=== REQUISITOS DA TAREFA ===
[a] Reproduza, sem alterações, o trecho do texto sobre a cidadania austríaca que vai de "Pelos mesmos motivos, também" até "em situação similar.".
[b] Responda com base no texto sobre a cidadania austríaca:
(i) Em que artigo o tratado trata da concessão automática da cidadania austríaca aos registrados nas cidades da nova república?
(ii) Que cidadania os sul-tiroleses adquiriram pelo artigo 70?
(iii) A que país pertence hoje a Boêmia?

=== TRECHO DA PÁGINA ===
::::::::
As fronteiras da atual República da Áustria ainda correspondem, aproximadamente, àquelas definidas no tratado de Saint-Germain. No que diz respeito à cidadania austríaca, no artigo 64, o documento afirma que a cidadania austríaca seria concedida automaticamente àqueles que fossem registrados nas cidades que passariam a compor a República da Áustria. [1]

O mesmo tratado previa, no artigo 70, que aqueles registrados em cidades que, dali para frente, não pertenceriam mais à Áustria perderiam automaticamente a cidadania austríaca e adquiririam a cidadania do país ao qual essas cidades passariam a pertencer – no caso dos sul-tiroleses, a Itália. [1] Portanto, no momento que o tratado entra em vigor, todos os então habitantes da atual região Trentino-Südtirol perderam a cidadania austríaca. Por isso, não é possível, para um descendente de imigrantes sul-tiroleses, solicitar a cidadania austríaca. A atual República da Áustria só concede a dupla cidadania aos descendentes de pessoas que emigraram após a entrada em vigor do Tratado de Saint-Germain.

Pelos mesmos motivos, também não é possível a obtenção da cidadania austríaca por parte dos descendentes de austríacos poloneses da Galícia (hoje, pertencente à República da Polônia), de austríacos da Boêmia (hoje, pertencente à República Tcheca) e outros em situação similar.
::::::::
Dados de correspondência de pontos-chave
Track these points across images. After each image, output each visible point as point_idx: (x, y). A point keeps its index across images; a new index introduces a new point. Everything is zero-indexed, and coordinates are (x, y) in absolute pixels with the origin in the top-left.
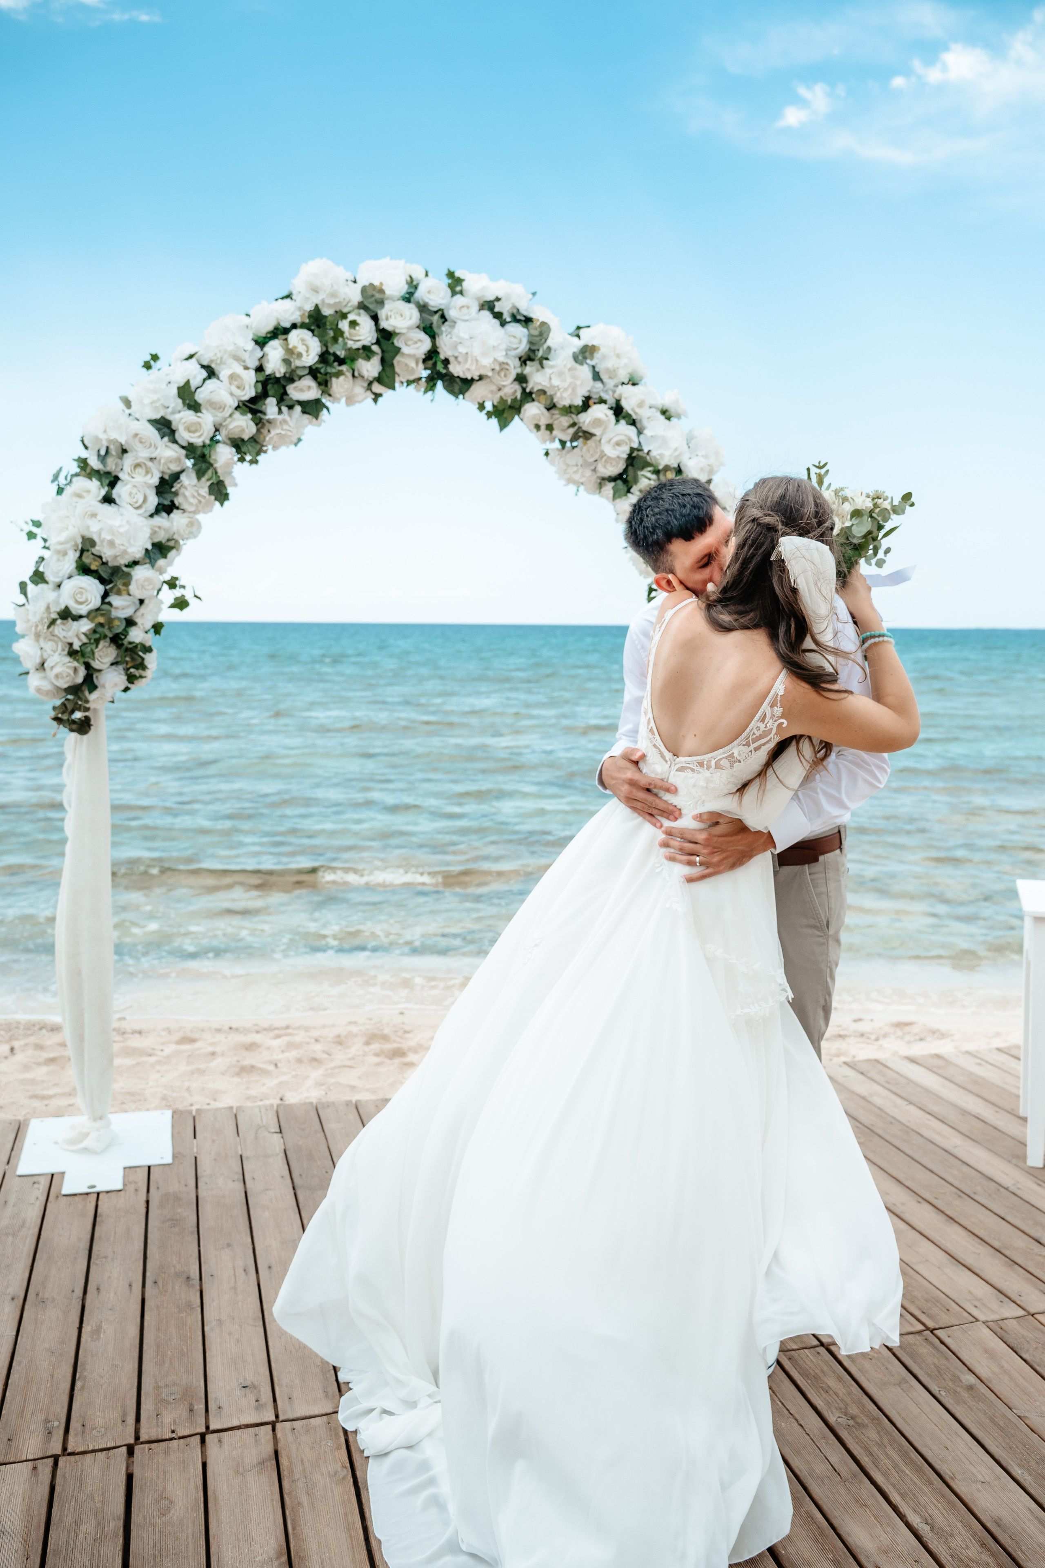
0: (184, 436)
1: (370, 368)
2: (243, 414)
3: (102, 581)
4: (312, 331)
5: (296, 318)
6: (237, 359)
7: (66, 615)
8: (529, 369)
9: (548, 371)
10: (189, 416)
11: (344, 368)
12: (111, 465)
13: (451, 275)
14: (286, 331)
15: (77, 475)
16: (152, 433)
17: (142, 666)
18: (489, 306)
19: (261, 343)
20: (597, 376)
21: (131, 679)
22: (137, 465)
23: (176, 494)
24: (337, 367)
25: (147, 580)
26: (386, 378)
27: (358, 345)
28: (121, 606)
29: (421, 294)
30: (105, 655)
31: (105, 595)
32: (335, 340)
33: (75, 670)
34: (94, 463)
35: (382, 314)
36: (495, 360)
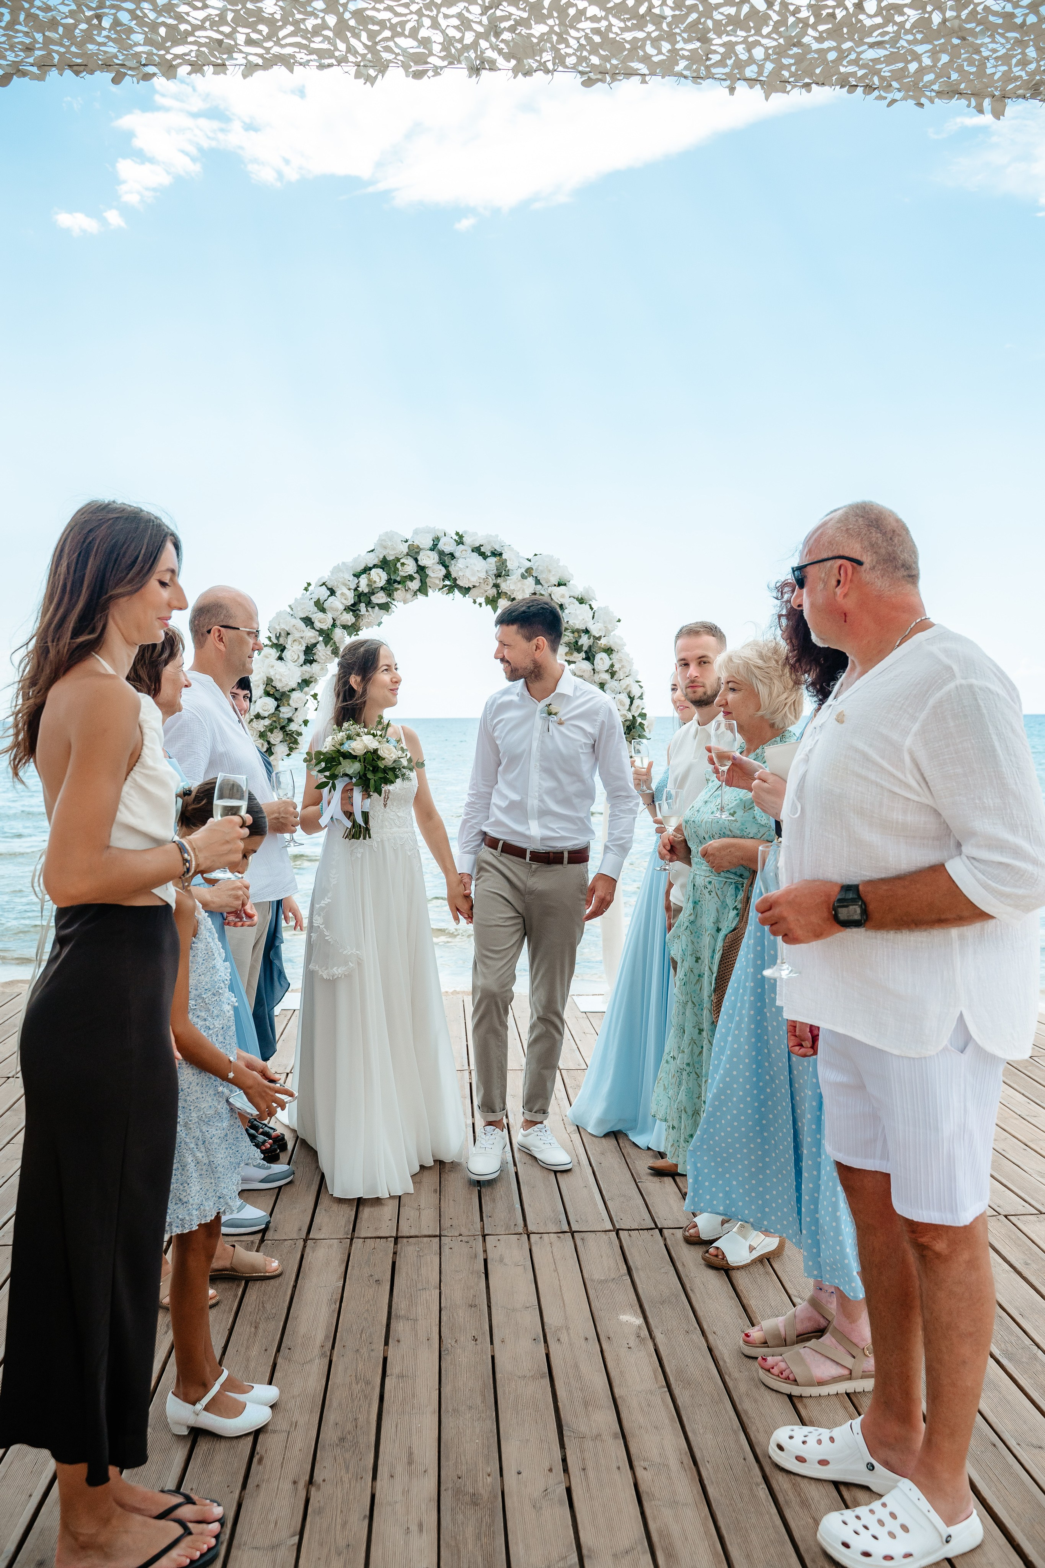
0: (318, 625)
1: (415, 585)
2: (348, 613)
3: (276, 699)
4: (383, 569)
5: (376, 562)
6: (345, 585)
7: (258, 716)
8: (499, 581)
9: (508, 582)
10: (321, 615)
11: (399, 586)
12: (282, 641)
13: (457, 534)
14: (370, 569)
15: (266, 646)
16: (302, 625)
17: (296, 742)
18: (478, 550)
19: (357, 576)
20: (538, 582)
21: (291, 749)
22: (294, 641)
23: (315, 654)
24: (396, 585)
25: (298, 698)
26: (423, 589)
27: (407, 574)
28: (286, 712)
29: (441, 546)
30: (276, 737)
31: (278, 706)
32: (395, 572)
33: (263, 745)
34: (275, 641)
35: (419, 558)
36: (479, 578)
::::::::
=== RESULTADOS ===
[a]
Pelos mesmos motivos, também não é possível a obtenção da cidadania austríaca por parte dos descendentes de austríacos poloneses da Galícia (hoje, pertencente à República da Polônia), de austríacos da Boêmia (hoje, pertencente à República Tcheca) e outros em situação similar.

[b]
(i) No artigo 64.
(ii) A cidadania italiana.
(iii) À República Tcheca.